Im Sommer 1999 wurde Khalim Farroukh als Sohn eines jungen libanesischen Paares in Berlin-Wedding geboren. Sein zweiter Vorname lautet Djihad, laut Geier wuchs er in einer Parallelgesellschaft auf, hatte also vor seiner Einschulung kaum Kontakt außerhalb des arabischen Freundes- und Familienkreises seiner Eltern. Als Khalim zwei Jahre alt war, brachte seine Mutter ein zweites Kind zur Welt, ein Mädchen. Ein weiteres Jahr später verließ der Vater die Familie. Dessen älterer Bruder, Khalims Onkel, übernahm daraufhin die Erziehung der Kinder, regierte wohl mit strenger und oft auch mit flacher Hand. Als Khalim 2006 eingeschult wurde, beherrschte er die deutsche Sprache nur bruchstückhaft.

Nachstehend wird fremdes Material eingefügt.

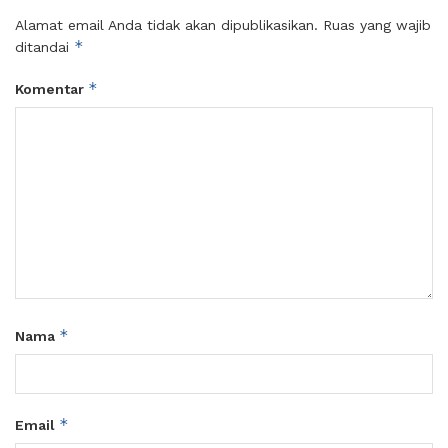
Alamat email Anda tidak akan dipublikasikan.
Ruas yang wajib
*
ditandai
*
Komentar
*
Nama
*
Email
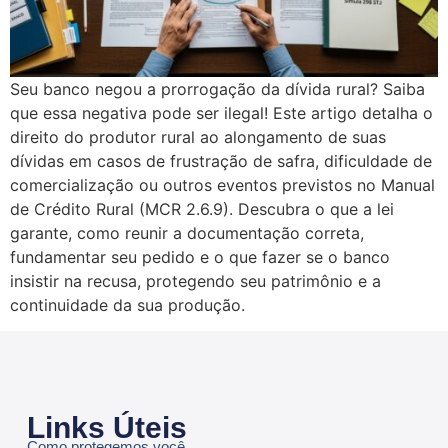
Seu banco negou a prorrogação da dívida rural? Saiba
que essa negativa pode ser ilegal! Este artigo detalha o
direito do produtor rural ao alongamento de suas
dívidas em casos de frustração de safra, dificuldade de
comercialização ou outros eventos previstos no Manual
de Crédito Rural (MCR 2.6.9). Descubra o que a lei
garante, como reunir a documentação correta,
fundamentar seu pedido e o que fazer se o banco
insistir na recusa, protegendo seu patrimônio e a
continuidade da sua produção.
Links Úteis
Como protegemos você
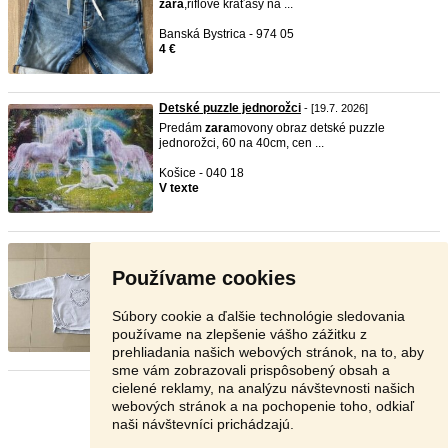
zara
,riflové kraťasy na ...
Banská Bystrica - 974 05
4 €
Detské puzzle jednorožci
- [19.7. 2026]
Predám
zara
movony obraz detské puzzle
jednorožci, 60 na 40cm, cen ...
Košice - 040 18
V texte
Nohavice, tricka, mikiny, saty ...
- [18.7. 2026]
Dobry den, ponukam na predaj
detske
dievcenske
Používame cookies
oblecenie (aj topa ...
Senec - 900 46
Súbory cookie a ďalšie technológie sledovania
90 046 €
používame na zlepšenie vášho zážitku z
prehliadania našich webových stránok, na to, aby
sme vám zobrazovali prispôsobený obsah a
cielené reklamy, na analýzu návštevnosti našich
Stránka:
1
2
3
Ďalšia
webových stránok a na pochopenie toho, odkiaľ
naši návštevníci prichádzajú.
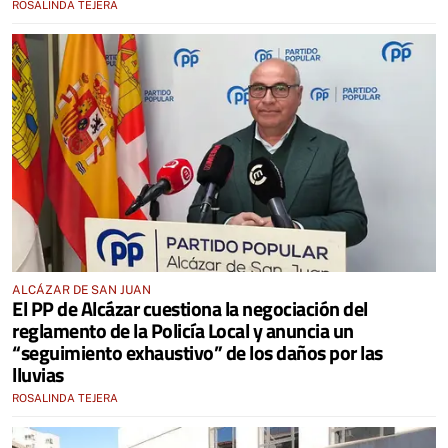
ROSALINDA TEJERA
ALCÁZAR DE SAN JUAN
El PP de Alcázar cuestiona la negociación del
reglamento de la Policía Local y anuncia un
“seguimiento exhaustivo” de los daños por las
lluvias
ROSALINDA TEJERA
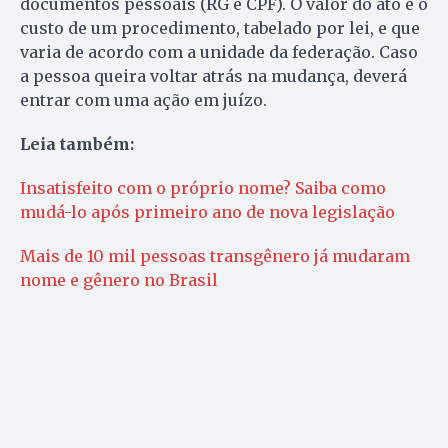
documentos pessoais (RG e CPF). O valor do ato é o
custo de um procedimento, tabelado por lei, e que
varia de acordo com a unidade da federação. Caso
a pessoa queira voltar atrás na mudança, deverá
entrar com uma ação em juízo.
Leia também:
Insatisfeito com o próprio nome? Saiba como
mudá-lo após primeiro ano de nova legislação
Mais de 10 mil pessoas transgênero já mudaram
nome e gênero no Brasil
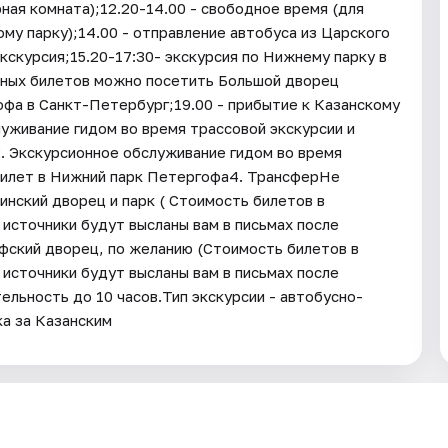
ная комната);12.20-14.00 - свободное время (для
ому парку);14.00 - отправление автобуса из Царского
экскурсия;15.20-17:30- экскурсия по Нижнему парку в
дных билетов можно посетить Большой дворец
офа в Санкт-Петербург;19.00 - прибытие к Казанскому
уживание гидом во время трассовой экскурсии и
2. Экскурсионное обслуживание гидом во время
билет в Нижний парк Петергофа4. ТрансферНе
инский дворец и парк ( Стоимость билетов в
 источники будут высланы вам в письмах после
фский дворец, по желанию (Стоимость билетов в
 источники будут высланы вам в письмах после
ельность до 10 часов.Тип экскурсии - автобусно-
ка за Казанским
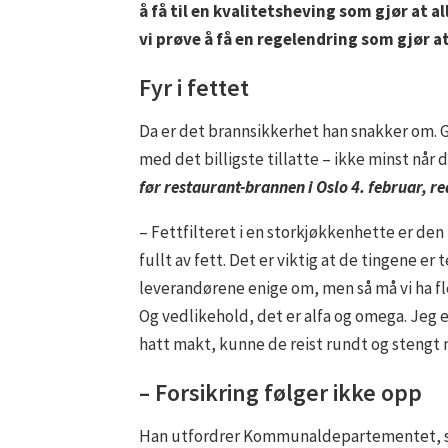
å få til en kvalitetsheving som gjør at a
vi prøve å få en regelendring som gjør at 
Fyr i fettet
Da er det brannsikkerhet han snakker om. Ga
med det billigste tillatte – ikke minst når 
før restaurant-brannen i Oslo 4. februar, r
– Fettfilteret i en storkjøkkenhette er de
fullt av fett. Det er viktig at de tingene er
leverandørene enige om, men så må vi ha f
Og vedlikehold, det er alfa og omega. Jeg 
hatt makt, kunne de reist rundt og stengt 
– Forsikring følger ikke opp
Han utfordrer Kommunaldepartementet, som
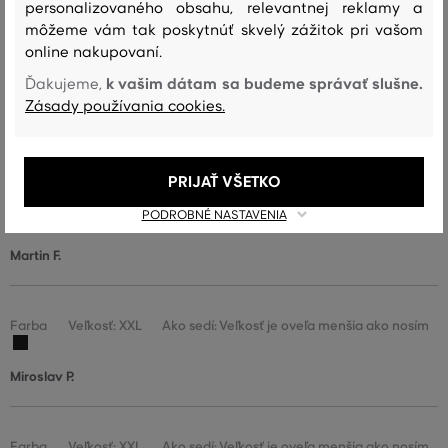
personalizovaného obsahu, relevantnej reklamy a
môžeme vám tak poskytnúť skvelý zážitok pri vašom
online nakupovaní.
Nádherná polokošeľa, príjemný materiál, veľkosť sedí.
k vašim dátam sa budeme správať slušne.
Ďakujeme,
Farba
Veľkosť:
Ako sedí: Veľkosť zodpovedá veľkosti, ktorú
L
nosím
Zásady používania cookies.
Natália G.
PRIJAŤ VŠETKO
Farba
Veľkosť:
Ako sedí: Veľkosť zodpovedá veľkosti, ktorú
PODROBNÉ NASTAVENIA
L
nosím
Martin F.
Farba
Veľkosť: XXL
Ako sedí: Veľkosť je oveľa menšia ako nosím
Miroslav P.
Farba
Veľkosť: XXL
Ako sedí: Veľkosť je oveľa menšia ako nosím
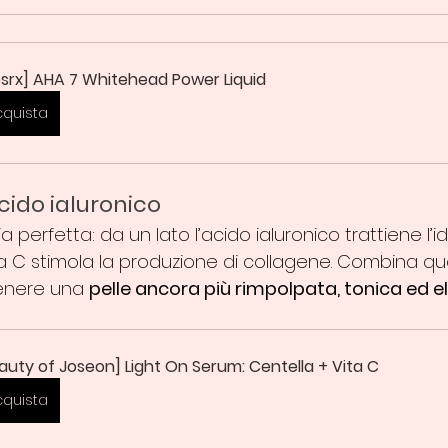
srx] AHA 7 Whitehead Power Liquid
cquista
cido ialuronico
 perfetta: da un lato l’acido ialuronico trattiene l’i
ina C stimola la produzione di collagene. Combina qu
tenere una 
pelle ancora più rimpolpata, tonica ed e
auty of Joseon] Light On Serum: Centella + Vita C
cquista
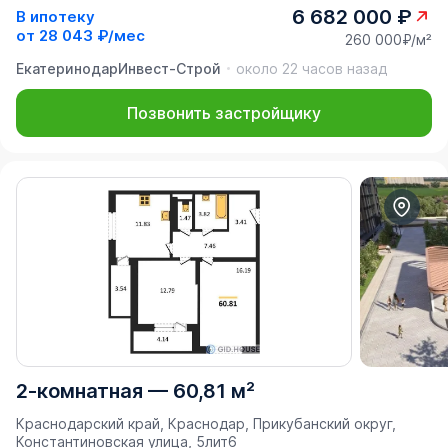
6 682 000 ₽
В ипотеку
от
28 043 ₽/мес
260 000₽/м²
ЕкатеринодарИнвест-Строй
около 22 часов назад
Позвонить застройщику
2-комнатная
—
60,81 м²
Краснодарский край, Краснодар, Прикубанский округ,
Константиновская улица, 5лит6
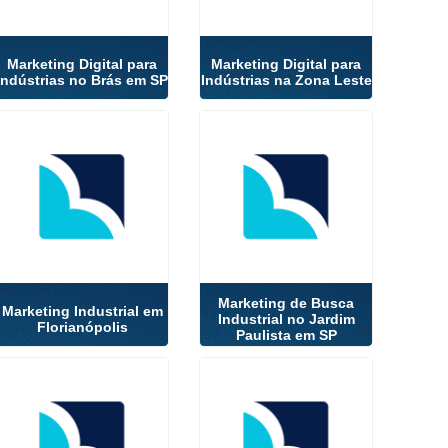
Marketing Digital para
Marketing Digital para
Indústrias no Brás em SP
Indústrias na Zona Leste
Marketing de Busca
Marketing Industrial em
Industrial no Jardim
Florianópolis
Paulista em SP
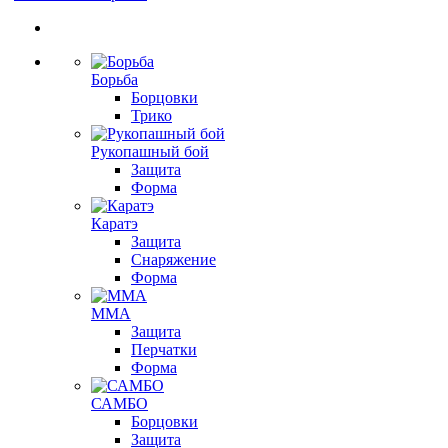
Борьба
Борцовки
Трико
Рукопашный бой
Защита
Форма
Каратэ
Защита
Снаряжение
Форма
ММА
Защита
Перчатки
Форма
САМБО
Борцовки
Защита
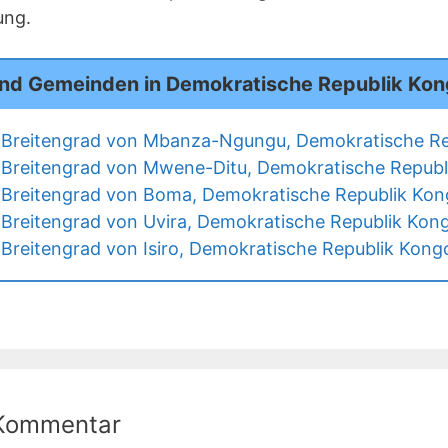
ung.
und Gemeinden in Demokratische Republik Ko
 Breitengrad von Mbanza-Ngungu, Demokratische Re
Breitengrad von Mwene-Ditu, Demokratische Republ
 Breitengrad von Boma, Demokratische Republik Ko
Breitengrad von Uvira, Demokratische Republik Kon
Breitengrad von Isiro, Demokratische Republik Kong
 Kommentar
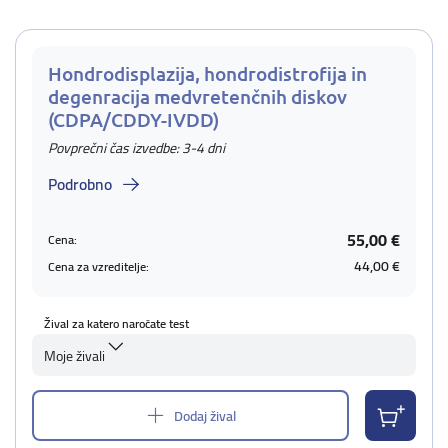
Hondrodisplazija, hondrodistrofija in
degenracija medvretenčnih diskov
(CDPA/CDDY-IVDD)
Povprečni čas izvedbe: 3-4 dni
Podrobno
55,00 €
Cena:
44,00 €
Cena za vzreditelje:
Žival za katero naročate test
Moje živali
Dodaj žival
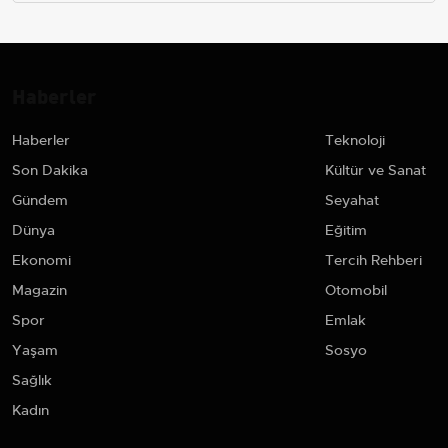
Haberler
Haberler
Teknoloji
Son Dakika
Kültür ve Sanat
Gündem
Seyahat
Dünya
Eğitim
Ekonomi
Tercih Rehberi
Magazin
Otomobil
Spor
Emlak
Yaşam
Sosyo
Sağlık
Kadın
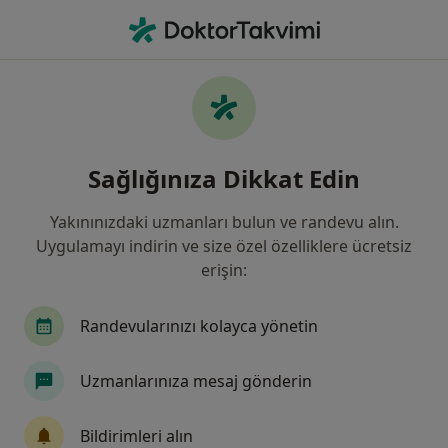
An
Beyin Ve Sinir Cerrahisi • İzmir, İzmir
Filters
Sigorta:
Mapfre Sigorta
İzmir bölgesinde Mapfre Sigorta kabul eden
Sağlığınıza Dikkat Edin
Beyin Ve Sinir Cerrahları
Yakınınızdaki uzmanları bulun ve randevu alın.
Uygulamayı indirin ve size özel özelliklere ücretsiz
erişin:
Randevularınızı kolayca yönetin
Uzmanlarınıza mesaj gönderin
Dr. Öğr. Üyesi Evren Sandal
Beyin ve sinir cerrahisi
Bildirimleri alın
28 görüş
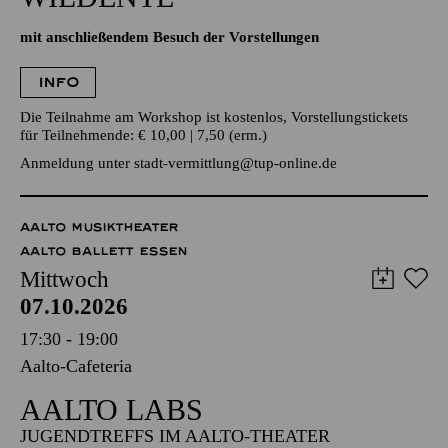
INFO
Die Teilnahme am Workshop ist kostenlos, Vorstellungstickets
für Teilnehmende: € 10,00 | 7,50 (erm.)
Anmeldung unter
stadt-vermittlung@tup-online.de
AALTO MUSIKTHEATER
AALTO BALLETT ESSEN
Mittwoch
07.10.2026
17:30 - 19:00
Aalto-Cafeteria
AALTO LABS
JUGENDTREFFS IM AALTO-THEATER
Für Kinder und Jugendliche von 10 bis 13 Jahren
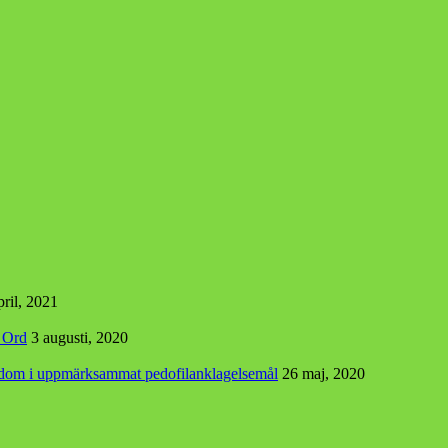
pril, 2021
s Ord
3 augusti, 2020
r dom i uppmärksammat pedofilanklagelsemål
26 maj, 2020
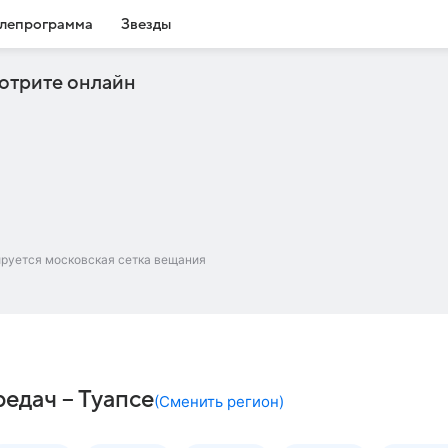
лепрограмма
Звезды
отрите онлайн
ируется московская сетка вещания
едач – Туапсе
(
Сменить регион
)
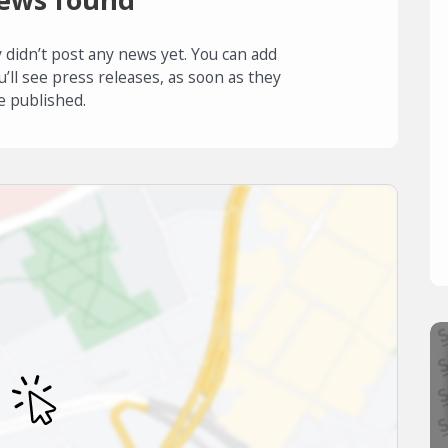
 didn’t post any news yet. You can add
u’ll see press releases, as soon as they
e published.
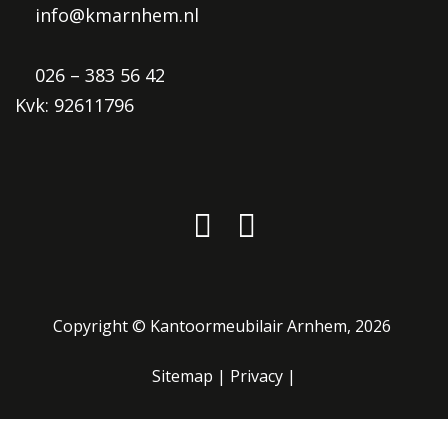
info@kmarnhem.nl
026 – 383 56 42
Kvk: 92611796
Copyright ©
Kantoormeubilair Arnhem
, 2026
Sitemap
|
Privacy
|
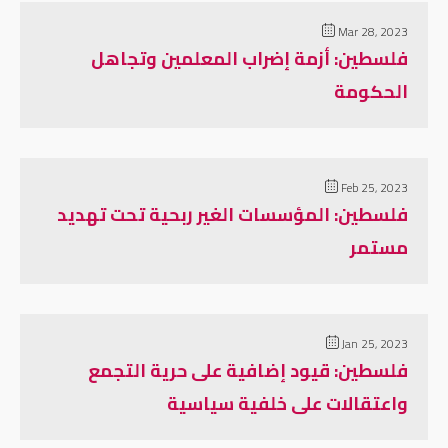
Mar 28, 2023
فلسطين: أزمة إضراب المعلمين وتجاهل
الحكومة
Feb 25, 2023
فلسطين: المؤسسات الغير ربحية تحت تهديد
مستمر
Jan 25, 2023
فلسطين: قيود إضافية على حرية التجمع
واعتقالات على خلفية سياسية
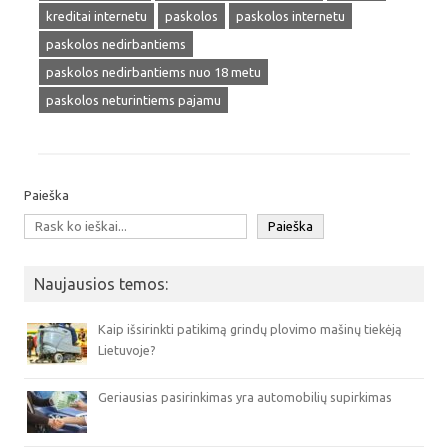
kreditai internetu
paskolos
paskolos internetu
paskolos nedirbantiems
paskolos nedirbantiems nuo 18 metu
paskolos neturintiems pajamu
Paieška
Paieška
Naujausios temos:
Kaip išsirinkti patikimą grindų plovimo mašinų tiekėją
Lietuvoje?
Geriausias pasirinkimas yra automobilių supirkimas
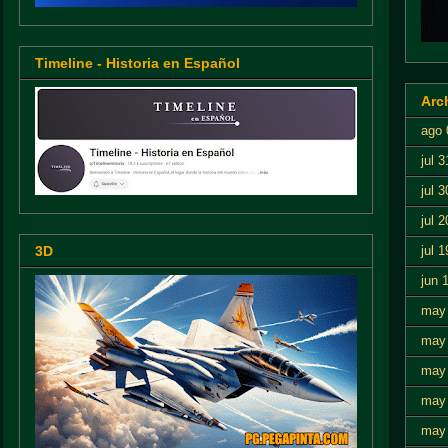
Timeline - Historia en Español
Arc
ago 
jul 3
jul 3
jul 2
jul 1
3D
jun 
may
may
may
may
may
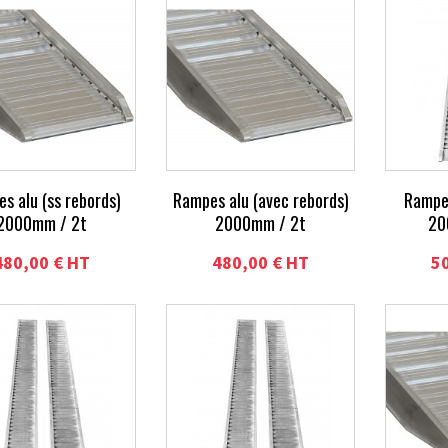
s alu (ss rebords)
Rampes alu (avec rebords)
Rampes
2000mm / 2t
2000mm / 2t
20
480,00 € HT
480,00 € HT
5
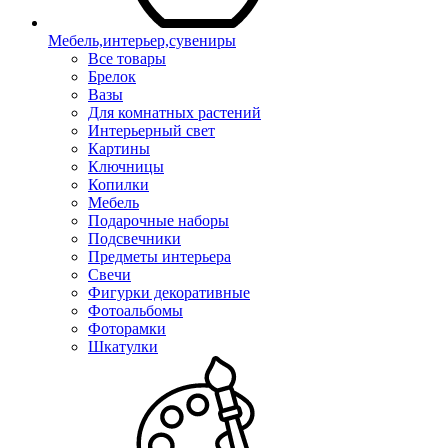
Мебель,интерьер,сувениры
Все товары
Брелок
Вазы
Для комнатных растений
Интерьерный свет
Картины
Ключницы
Копилки
Мебель
Подарочные наборы
Подсвечники
Предметы интерьера
Свечи
Фигурки декоративные
Фотоальбомы
Фоторамки
Шкатулки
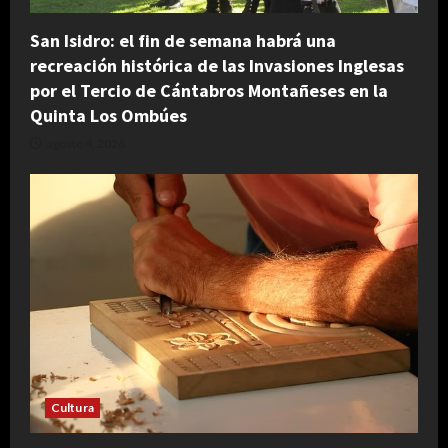
San Isidro: el fin de semana habrá una
recreación histórica de las Invasiones Inglesas
por el Tercio de Cántabros Montañeses en la
Quinta Los Ombúes
agosto 4, 2026
Cultura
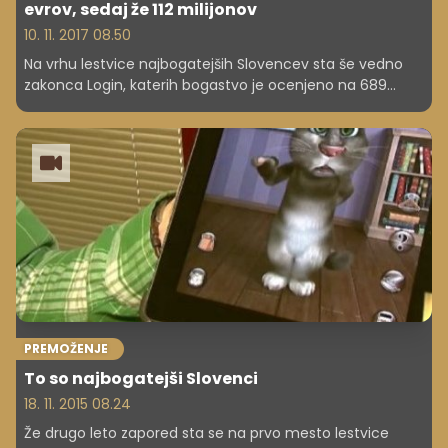
evrov, sedaj že 112 milijonov
10. 11. 2017 08.50
Na vrhu lestvice najbogatejših Slovencev sta še vedno
zakonca Login, katerih bogastvo je ocenjeno na 689
milijonov evrov. Sta pa veliko presenečenje letos Damijan
Merlak in Nejc Kodrič, ustanovitelja in lastnika borze
kriptovalut Bitstamp. Zasedla sta šesto in osmo mesto.
PREMOŽENJE
To so najbogatejši Slovenci
18. 11. 2015 08.24
Že drugo leto zapored sta se na prvo mesto lestvice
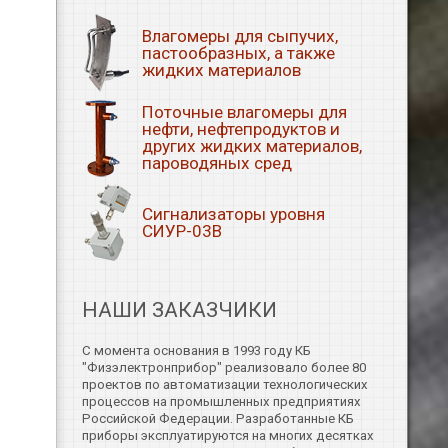
Влагомеры для сыпучих,
пастообразных, а также
жидких материалов
Поточные влагомеры для
нефти, нефтепродуктов и
других жидких материалов,
пароводяных сред
Сигнализаторы уровня
СИУР-03В
НАШИ ЗАКАЗЧИКИ
С момента основания в 1993 году КБ
"Физэлектронприбор" реализовало более 80
проектов по автоматизации технологических
процессов на промышленных предприятиях
Российской Федерации. Разработанные КБ
приборы эксплуатируются на многих десятках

»Wo so ’ne Biografie hinführt«, Geierchen zeigt auf die Akte und reibt sich lange die Stirn, »haste Schwarz auf Weiß vor dir. Schulischet Versagen, falsche Freunde, ständich am Schwänzen, kleinkriminellet Milljö, ’n janzen Tach stoned bis inne Haaspitzen, keene Hausaufgahm …« Mit zusammengekniffenen Augen schaut Geierchen mich an. »Muss ick noch mehr sagen?«
Gedankenverloren starre ich auf das Foto und versuche, diese Geschichte mit dem Bild zu verknüpfen, dass ich von dem Jungen aus meiner Zeit als sein Lehrer noch im Kopf habe. »Wenn ich mich recht erinnere, war Khalim doch ein ganz cleveres Kerlchen. Zwar recht aggressiv, aber auch ziemlich pfiffig und zwischendurch sogar recht einfühlsam«, denke ich laut nach. »Als ich vor zwei Jahren zum Sommerfest hier war, hab ich mich echt gut mit ihm unterhalten.«
»Aus dem Kerlchen is ’n Kerl jeworden.« Geierchen spannt seine Nackenmuskeln an. »Aber watt für eena! Kann ick weitererzählen?«
Ich nicke, und so berichtet Geierchen von dem Tod des Onkels, der vor zwei Jahren einem Krebsleiden erlag. Khalim traf dieser Verlust wohl härter, als Geierchen es erwartet hätte, und so brachen die schulischen Leistungen des Jungen stark ein, er blieb sitzen und sammelte erste Erfahrungen mit der Polizei.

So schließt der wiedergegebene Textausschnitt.